Mickey nodded toward the wall that was lined with pictures of his wife and their two teenage kids. The boy was a miniature of Mickey, small and sneaky-looking with big ears, except the boy didn’t wear glasses and he hadn’t lost most of his kinky orange hair.
“She’s leaving,” he said.
“Your wife?”
Mickey nodded.
“She can’t do that. You want me to have someone talk to her?”

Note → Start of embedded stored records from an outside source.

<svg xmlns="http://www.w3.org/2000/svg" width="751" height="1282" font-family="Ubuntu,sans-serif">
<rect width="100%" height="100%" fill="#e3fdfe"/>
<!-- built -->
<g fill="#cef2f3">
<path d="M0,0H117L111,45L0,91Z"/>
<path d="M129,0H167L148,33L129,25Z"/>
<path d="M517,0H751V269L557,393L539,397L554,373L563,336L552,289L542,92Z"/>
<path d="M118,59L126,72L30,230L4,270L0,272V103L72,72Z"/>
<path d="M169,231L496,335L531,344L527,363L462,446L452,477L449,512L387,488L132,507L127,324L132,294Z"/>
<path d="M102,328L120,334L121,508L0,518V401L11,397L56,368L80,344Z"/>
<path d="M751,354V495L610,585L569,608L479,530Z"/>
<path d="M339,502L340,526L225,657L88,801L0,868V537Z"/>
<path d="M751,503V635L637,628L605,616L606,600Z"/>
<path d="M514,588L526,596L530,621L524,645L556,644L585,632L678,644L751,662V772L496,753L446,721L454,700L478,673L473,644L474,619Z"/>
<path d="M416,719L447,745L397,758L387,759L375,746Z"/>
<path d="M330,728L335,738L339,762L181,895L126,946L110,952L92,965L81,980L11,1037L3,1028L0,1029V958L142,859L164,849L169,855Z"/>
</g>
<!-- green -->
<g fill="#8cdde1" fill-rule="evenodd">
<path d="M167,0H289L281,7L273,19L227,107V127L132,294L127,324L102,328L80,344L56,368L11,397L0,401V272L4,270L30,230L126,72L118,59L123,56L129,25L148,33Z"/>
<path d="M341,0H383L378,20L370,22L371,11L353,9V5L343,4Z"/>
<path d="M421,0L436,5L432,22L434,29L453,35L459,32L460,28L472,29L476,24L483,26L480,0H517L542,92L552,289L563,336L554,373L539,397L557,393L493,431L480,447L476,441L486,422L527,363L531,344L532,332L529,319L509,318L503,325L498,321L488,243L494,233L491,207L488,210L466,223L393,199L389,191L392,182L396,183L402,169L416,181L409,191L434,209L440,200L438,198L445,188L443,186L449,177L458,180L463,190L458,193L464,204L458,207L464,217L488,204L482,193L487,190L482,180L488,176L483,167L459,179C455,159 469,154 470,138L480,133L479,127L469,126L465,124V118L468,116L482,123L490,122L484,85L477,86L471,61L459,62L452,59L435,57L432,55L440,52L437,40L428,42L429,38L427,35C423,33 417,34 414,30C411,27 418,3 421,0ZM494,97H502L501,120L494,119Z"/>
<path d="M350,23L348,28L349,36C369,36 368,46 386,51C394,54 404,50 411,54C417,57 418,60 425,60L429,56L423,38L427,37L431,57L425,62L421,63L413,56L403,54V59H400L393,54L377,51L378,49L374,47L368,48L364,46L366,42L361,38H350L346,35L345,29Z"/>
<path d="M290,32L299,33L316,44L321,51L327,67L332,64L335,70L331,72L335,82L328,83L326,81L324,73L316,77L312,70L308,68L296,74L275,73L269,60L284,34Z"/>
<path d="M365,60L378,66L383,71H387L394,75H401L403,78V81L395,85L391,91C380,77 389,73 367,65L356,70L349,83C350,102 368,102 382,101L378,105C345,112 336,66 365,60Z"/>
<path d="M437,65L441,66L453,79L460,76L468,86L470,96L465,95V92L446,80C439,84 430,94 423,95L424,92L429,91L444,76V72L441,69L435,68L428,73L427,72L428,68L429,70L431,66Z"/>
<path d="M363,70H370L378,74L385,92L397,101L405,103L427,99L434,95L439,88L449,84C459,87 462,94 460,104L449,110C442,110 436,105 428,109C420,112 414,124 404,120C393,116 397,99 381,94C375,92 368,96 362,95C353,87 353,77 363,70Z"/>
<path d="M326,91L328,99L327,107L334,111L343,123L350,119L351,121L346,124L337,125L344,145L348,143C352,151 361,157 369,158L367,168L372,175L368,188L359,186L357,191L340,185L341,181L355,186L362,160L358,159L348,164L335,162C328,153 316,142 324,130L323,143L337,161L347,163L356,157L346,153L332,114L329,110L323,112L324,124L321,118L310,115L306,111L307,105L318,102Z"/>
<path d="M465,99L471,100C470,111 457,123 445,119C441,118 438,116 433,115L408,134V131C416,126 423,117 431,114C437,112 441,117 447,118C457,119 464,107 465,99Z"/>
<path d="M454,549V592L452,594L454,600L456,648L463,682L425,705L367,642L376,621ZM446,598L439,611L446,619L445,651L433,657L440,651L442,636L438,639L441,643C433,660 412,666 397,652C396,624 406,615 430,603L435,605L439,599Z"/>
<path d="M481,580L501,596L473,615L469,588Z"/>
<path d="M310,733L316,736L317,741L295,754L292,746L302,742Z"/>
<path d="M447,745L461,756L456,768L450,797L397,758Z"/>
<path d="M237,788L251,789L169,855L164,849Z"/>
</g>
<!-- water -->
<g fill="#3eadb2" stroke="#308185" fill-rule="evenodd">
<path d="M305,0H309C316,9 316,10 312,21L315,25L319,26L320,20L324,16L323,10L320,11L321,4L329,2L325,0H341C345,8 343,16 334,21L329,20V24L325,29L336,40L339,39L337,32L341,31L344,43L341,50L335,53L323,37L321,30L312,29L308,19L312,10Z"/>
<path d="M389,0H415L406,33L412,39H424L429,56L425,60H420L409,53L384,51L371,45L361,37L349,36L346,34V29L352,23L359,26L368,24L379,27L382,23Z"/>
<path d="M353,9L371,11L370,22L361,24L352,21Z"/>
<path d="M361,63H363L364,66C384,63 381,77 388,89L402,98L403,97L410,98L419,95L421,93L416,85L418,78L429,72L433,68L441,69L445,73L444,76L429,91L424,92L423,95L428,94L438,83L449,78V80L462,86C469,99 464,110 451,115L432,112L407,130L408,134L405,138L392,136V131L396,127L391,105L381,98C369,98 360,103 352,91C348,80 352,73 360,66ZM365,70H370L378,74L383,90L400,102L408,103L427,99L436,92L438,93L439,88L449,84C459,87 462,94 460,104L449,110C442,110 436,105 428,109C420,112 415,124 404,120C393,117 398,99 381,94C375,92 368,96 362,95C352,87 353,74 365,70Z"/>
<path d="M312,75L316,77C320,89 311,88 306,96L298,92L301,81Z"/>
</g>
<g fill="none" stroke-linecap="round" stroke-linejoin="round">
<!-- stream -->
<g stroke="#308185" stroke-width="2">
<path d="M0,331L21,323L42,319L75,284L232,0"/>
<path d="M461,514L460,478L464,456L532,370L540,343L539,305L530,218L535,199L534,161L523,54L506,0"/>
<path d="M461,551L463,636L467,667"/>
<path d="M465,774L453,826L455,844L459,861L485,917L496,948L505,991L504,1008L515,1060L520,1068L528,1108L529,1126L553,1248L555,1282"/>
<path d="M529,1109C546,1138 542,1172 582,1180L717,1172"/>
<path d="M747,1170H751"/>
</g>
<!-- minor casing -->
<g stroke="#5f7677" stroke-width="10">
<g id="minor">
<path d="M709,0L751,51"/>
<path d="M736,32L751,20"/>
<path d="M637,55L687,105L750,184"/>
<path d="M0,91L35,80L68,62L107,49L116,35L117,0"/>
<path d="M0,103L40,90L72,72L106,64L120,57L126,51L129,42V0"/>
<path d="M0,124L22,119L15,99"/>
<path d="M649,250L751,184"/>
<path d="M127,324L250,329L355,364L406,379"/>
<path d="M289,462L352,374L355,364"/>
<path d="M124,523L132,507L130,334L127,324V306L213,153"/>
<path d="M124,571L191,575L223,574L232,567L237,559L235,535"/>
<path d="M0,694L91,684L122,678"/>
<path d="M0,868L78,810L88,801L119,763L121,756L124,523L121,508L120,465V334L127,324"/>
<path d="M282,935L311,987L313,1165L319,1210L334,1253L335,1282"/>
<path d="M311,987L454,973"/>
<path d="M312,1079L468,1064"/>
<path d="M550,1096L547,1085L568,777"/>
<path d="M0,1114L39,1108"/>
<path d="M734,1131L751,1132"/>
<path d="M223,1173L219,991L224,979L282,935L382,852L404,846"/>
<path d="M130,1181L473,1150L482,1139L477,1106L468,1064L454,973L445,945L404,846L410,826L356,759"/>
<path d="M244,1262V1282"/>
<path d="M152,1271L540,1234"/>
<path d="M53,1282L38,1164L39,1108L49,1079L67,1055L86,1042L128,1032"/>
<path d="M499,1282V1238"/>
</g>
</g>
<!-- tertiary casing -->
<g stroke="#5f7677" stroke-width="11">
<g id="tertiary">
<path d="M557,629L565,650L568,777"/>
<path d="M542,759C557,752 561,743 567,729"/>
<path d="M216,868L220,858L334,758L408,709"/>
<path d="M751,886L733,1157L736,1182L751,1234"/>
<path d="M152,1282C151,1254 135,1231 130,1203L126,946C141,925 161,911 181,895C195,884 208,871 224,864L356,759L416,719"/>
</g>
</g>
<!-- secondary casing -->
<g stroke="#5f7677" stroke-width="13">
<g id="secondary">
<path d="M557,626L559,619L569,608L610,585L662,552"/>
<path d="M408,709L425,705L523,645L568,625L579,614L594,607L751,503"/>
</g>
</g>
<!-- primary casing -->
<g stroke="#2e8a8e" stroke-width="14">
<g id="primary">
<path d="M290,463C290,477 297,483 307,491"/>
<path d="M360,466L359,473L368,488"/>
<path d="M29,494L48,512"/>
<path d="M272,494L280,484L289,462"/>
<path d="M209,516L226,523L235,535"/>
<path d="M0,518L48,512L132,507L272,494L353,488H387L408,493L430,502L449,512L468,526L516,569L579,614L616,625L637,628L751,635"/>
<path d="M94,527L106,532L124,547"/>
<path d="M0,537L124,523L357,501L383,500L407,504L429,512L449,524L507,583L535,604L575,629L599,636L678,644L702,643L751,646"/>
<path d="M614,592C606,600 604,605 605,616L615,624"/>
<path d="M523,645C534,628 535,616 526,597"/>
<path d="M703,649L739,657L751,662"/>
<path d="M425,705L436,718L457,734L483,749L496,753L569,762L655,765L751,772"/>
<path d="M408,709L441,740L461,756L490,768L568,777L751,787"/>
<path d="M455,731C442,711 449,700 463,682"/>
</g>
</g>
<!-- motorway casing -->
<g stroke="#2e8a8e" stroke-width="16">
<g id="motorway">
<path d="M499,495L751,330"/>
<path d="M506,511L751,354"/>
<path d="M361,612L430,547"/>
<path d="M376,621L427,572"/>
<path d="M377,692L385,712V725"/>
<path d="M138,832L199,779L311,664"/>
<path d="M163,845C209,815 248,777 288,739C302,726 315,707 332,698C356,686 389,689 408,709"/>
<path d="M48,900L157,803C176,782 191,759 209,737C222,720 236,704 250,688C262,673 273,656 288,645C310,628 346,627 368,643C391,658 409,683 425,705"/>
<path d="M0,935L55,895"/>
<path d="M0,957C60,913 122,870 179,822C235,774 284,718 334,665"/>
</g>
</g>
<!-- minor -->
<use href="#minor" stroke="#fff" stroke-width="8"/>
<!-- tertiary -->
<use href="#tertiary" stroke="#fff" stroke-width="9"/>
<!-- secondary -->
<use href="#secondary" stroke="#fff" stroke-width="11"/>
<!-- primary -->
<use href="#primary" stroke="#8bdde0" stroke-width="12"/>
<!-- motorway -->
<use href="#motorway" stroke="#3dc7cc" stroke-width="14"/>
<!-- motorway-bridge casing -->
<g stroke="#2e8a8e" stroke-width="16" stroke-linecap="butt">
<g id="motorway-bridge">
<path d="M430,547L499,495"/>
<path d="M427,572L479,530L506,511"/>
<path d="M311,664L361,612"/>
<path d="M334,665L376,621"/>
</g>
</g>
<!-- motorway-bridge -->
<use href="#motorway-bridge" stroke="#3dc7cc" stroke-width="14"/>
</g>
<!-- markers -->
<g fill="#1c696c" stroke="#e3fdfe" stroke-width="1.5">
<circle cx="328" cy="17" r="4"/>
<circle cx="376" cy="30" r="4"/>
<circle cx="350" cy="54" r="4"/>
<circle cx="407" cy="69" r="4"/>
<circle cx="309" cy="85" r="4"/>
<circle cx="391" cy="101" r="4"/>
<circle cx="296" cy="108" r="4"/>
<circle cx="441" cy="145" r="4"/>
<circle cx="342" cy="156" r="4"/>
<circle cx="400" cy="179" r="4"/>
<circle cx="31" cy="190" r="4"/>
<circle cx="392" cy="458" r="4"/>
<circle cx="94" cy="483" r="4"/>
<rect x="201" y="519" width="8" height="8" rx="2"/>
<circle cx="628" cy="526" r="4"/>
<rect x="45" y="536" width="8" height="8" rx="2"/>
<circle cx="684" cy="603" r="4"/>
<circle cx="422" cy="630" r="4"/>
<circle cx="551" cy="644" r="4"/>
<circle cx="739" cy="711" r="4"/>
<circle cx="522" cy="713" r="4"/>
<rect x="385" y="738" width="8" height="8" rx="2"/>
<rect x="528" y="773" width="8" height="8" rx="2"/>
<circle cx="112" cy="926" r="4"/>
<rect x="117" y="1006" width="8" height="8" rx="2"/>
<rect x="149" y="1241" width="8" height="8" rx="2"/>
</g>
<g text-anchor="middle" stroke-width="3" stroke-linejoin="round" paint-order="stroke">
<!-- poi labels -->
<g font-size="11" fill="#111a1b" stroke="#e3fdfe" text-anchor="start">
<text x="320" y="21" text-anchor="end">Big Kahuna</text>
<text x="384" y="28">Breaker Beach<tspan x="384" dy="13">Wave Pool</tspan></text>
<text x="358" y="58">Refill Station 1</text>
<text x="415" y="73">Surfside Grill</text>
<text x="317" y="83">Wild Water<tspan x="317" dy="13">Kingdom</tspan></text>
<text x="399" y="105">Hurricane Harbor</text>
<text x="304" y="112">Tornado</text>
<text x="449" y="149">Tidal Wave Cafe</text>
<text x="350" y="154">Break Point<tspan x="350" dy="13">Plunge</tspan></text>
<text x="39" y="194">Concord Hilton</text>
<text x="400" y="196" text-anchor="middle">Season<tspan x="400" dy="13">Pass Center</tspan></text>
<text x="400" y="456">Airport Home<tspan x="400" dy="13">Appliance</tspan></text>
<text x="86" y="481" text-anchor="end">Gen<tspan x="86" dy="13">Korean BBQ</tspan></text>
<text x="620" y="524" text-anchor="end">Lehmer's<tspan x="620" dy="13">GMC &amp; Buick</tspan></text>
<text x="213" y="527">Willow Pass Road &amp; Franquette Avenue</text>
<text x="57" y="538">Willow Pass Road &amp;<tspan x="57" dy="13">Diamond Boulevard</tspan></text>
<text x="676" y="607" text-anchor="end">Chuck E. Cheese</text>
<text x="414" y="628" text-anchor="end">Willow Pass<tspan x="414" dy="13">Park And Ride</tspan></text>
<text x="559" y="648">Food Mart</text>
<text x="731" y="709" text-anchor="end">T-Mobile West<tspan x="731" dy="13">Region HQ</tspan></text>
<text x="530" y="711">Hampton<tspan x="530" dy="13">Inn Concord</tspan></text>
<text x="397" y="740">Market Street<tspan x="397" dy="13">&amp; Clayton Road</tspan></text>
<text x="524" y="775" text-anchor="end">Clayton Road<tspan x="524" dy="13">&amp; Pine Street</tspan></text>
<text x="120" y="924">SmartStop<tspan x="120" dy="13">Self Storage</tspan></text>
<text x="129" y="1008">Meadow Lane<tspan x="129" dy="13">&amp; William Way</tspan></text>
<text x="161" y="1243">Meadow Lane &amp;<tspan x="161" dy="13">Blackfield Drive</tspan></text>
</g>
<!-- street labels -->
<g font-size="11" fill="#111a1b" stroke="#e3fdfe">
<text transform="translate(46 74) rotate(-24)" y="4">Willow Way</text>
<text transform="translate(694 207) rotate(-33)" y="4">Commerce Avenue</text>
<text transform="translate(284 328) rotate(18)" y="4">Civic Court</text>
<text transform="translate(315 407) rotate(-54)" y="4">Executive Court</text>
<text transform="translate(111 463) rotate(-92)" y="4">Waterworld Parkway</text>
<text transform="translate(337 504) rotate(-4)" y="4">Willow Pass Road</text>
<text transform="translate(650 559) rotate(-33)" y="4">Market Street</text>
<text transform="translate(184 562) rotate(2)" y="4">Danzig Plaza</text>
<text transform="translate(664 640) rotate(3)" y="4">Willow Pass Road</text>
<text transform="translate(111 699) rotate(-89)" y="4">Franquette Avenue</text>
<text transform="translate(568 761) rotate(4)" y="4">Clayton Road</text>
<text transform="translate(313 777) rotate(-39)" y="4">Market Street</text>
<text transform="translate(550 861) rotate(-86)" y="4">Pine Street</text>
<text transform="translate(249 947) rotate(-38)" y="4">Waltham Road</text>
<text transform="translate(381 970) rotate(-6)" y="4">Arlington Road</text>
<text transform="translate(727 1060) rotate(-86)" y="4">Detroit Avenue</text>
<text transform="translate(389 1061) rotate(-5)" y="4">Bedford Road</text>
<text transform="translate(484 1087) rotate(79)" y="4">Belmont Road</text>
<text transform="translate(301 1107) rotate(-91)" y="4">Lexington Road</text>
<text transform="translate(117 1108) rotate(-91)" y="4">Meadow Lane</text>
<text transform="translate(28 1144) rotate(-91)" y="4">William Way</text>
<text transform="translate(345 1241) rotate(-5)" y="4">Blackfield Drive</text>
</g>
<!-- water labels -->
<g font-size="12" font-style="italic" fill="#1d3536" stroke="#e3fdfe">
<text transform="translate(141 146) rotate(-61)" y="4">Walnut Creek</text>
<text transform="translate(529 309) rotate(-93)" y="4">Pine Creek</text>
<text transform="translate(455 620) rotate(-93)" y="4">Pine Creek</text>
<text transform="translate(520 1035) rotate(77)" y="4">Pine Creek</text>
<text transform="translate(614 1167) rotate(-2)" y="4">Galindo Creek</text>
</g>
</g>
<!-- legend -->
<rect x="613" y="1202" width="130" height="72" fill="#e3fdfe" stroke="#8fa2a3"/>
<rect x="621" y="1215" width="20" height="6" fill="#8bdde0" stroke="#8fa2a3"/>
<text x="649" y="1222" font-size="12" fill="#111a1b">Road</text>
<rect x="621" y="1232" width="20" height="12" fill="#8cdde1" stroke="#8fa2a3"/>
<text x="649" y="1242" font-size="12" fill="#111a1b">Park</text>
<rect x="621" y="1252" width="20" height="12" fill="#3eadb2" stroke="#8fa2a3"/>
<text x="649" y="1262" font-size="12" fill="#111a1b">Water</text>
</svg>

“No,” Mickey said, exhaling. “Let her go. I got an apartment already and that little blonde thing from Sioux City is moving in.”
“The girl out there on the pole?”
“How’s your wife?” Mickey asked, squinting one eye at Frank through the smoke.
“Mickey,” Frank said after a moment’s pause, “how’s our books?”
“Clean.”
“I’m not talking just here. I mean the whole crapshoot. The casinos. The hotels. The clubs.”
“Clean,” Mickey said with a little less conviction.
“How clean?” Frank said, shifting his bulk toward the desk. “Clean enough so if a bunch of hotshot lawyers and accountants dug in there’s nothing doing?”